32.           During harvest the grain is tipped in the building and levelled to provide a constant depth of grain for initial drying and continuous conditioning throughout the period until it is sold.  To be sold, grain must be below 15% moisture content.  If the moisture content and bushel weights are not to the required standards, the grain is rejected and will need to be re-dried before it is suitable.  This rejection can result in a lower price for the grain in addition to the extra drying costs. 

33.           The grain facility required walls that are much thicker than those of normal agricultural buildings, to prevent any possibility of the weight of the grain cracking the walls.  Normal walling for agricultural buildings would be 100 to 150 mm.  This building has 210 mm thick walling.  This building cannot be used for any other purpose during the year because the walls, very smooth flooring and airspace is suitable for grain but unsuitable for livestock, machinery or forage storage.  The conditioning with blowers (pedestals) throughout the year is essential to meet HGCA standards.  Higher prices are achievable later in the year when grain becomes scarce, and the Appellant benefits economically by being able to sell grain throughout the year.  The facility is emptied in late June, and there is then a thorough cleaning and pest control treatment to make the facility ready to receive the next harvest.

34.           In examination in chief, Mr Down said amongst other matters as follows.  Grain is a living organism.  If it was simply stored in a building without being cooled, it would quickly become very hot.  Furthermore, warm air from the pile of grain would condense as it rises and hits the cooler air above it in the building, which would cause a crust to form on the top of the grain pile.  The crust would then form a barrier preventing further hot air inside the pile from rising, making the core of the pile even hotter.  This would damage the quality of the grain. 

35.           In cross-examination, Mr Down said amongst other matters as follows.  The facility was designed to be suitable for the size of the Appellant’s business.  A vertical silo would have been impracticable and in Mr Down’s view would not have been acceptable to the planning authorities.  The pedestals, although moveable and not fixed to the building, are integral to the drying mechanism.  The spacing of the pedestals can be changed depending on the moisture levels.  His understanding is that a “silo” is a generic term for a place where grain is stored and maintained in a condition such that it is fit to be sold.

The evidence of Mr Doodney

36.           The witness statement of Mr Doodney states amongst other matters as follows.

Saved entries:
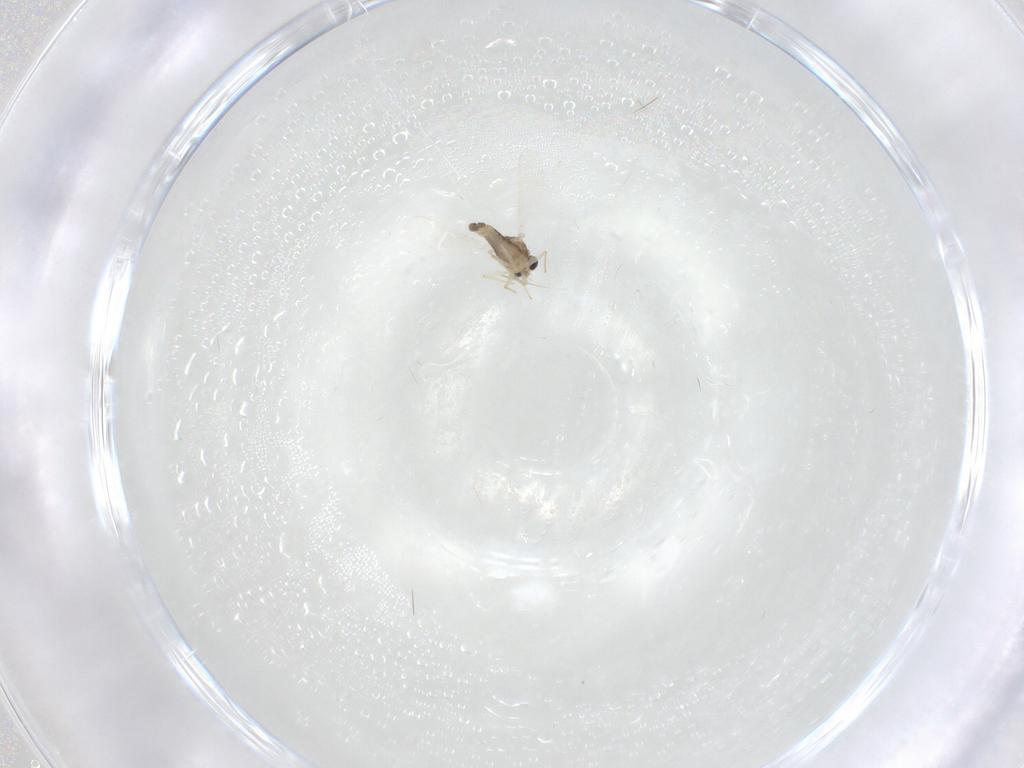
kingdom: Animalia
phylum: Arthropoda
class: Insecta
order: Diptera
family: Chironomidae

→ INSTRUCTIONS:
**A.** Transcribe the passage on the grain facility from "32.           During harvest" to "extra drying costs.".
**B.** Decide whether each statement agrees with the passage on the grain facility, answering yes or no and quoting the words that settle it: (i) Grain has to be under 15% moisture content before it can be sold. (ii) The walls of the grain building are 150 mm thick. (iii) The pedestals are fixed to the building.
**C.** Write the next part of the passage on the grain facility, picking up after its final sentence.
This data has no connection to the passage on the grain facility.

→ ANSWERS TO THE TASKS:
**A.**
32.           During harvest the grain is tipped in the building and levelled to provide a constant depth of grain for initial drying and continuous conditioning throughout the period until it is sold.  To be sold, grain must be below 15% moisture content.  If the moisture content and bushel weights are not to the required standards, the grain is rejected and will need to be re-dried before it is suitable.  This rejection can result in a lower price for the grain in addition to the extra drying costs.

**B.**
(i) Yes: "To be sold, grain must be below 15% moisture content."
(ii) No: "This building has 210 mm thick walling."
(iii) No: "The pedestals, although moveable and not fixed to the building, are integral to the drying mechanism."

**C.**
37.           Mr Doodney worked for HMRC as a capital allowances technical specialist until 2015.  While working with HMRC he was asked to provide technical advice on the basis of the Appellant’s capital allowances claim.  Internally within HMRC he expressed the view that there was merit to the Appellant’s claim, but he produced a report stating that the expenditure did not qualify because he was told that it was HMRC policy to “hold the line” that such structures did not qualify.  In 2016, while working as a tax consultant, he was asked to assist with the present case.

The evidence of HMRC Officer Kyle

38.           The witness statement of Officer Kyle states amongst other matters as follows.

39.           Officer Kyle is an HMRC officer of some 26 years’ experience.  She was asked to give technical advice to the HMRC caseworker on the Appellant’s claim, in the light of further information provided to HMRC since Mr Doodney’s advice.  After consulting with HMRC’s head office capital allowance specialists, it was agreed that the new information did not change HMRC’s view.  HMRC consider that the expenditure in this case was on a “building”, since the facility is similar in nature and construction to many other types of buildings, including warehouses.  The fact that it is constructed in a particular way for a particular purpose does not make it any less a building or structure.

40.           In examination in chief, Officer Kyle added as follows.  HMRC did in this case allow capital allowances on the free-standing equipment at the facility.  What is in dispute in this appeal is the roof, floor, walls and door of the building.

The Appellant’s submissions

41.           The word “silo” is not defined in the CAA and should be given its ordinary English meaning.  The grain is stored from the time it is harvested until it is sold, so that storage is temporary.  Reliance is placed on the definitions of “silo” and “temporary” in the Shorter Oxford English Dictionary.  The facility is therefore a “silo provided for temporary storage” within the meaning of List C.  There is a strong presumption that if an item falls within a description in List C it will be “plant” for purposes of the CAA, since items in List C are shorthand references to cases in which the courts have held that such items are plant (reliance was placed on JD Wetherspoon plc v Revenue and Customs Commissioners [2012] UKUT 42 (TCC), [2012] STC 1450 (“JD Wetherespoon”) at [17]).  “Plant” means “whatever apparatus is used by a businessman for carrying on his business”, and the test is essentially a functional one (reliance was placed on Yarmouth v France (1887) 19 QBD 647, 658 (“Yarmouth”); and Commissioners of Inland Revenue v Barclay, Curle & Co Ltd (1969) 45 TC 221 (“Curle”), 238-9, 224 and 250).  In Schofield v R & H Hall Ltd (1974) 49 TC 538 (“Schofield”), the Northern Ireland Court of Appeal held that grain silos were plant.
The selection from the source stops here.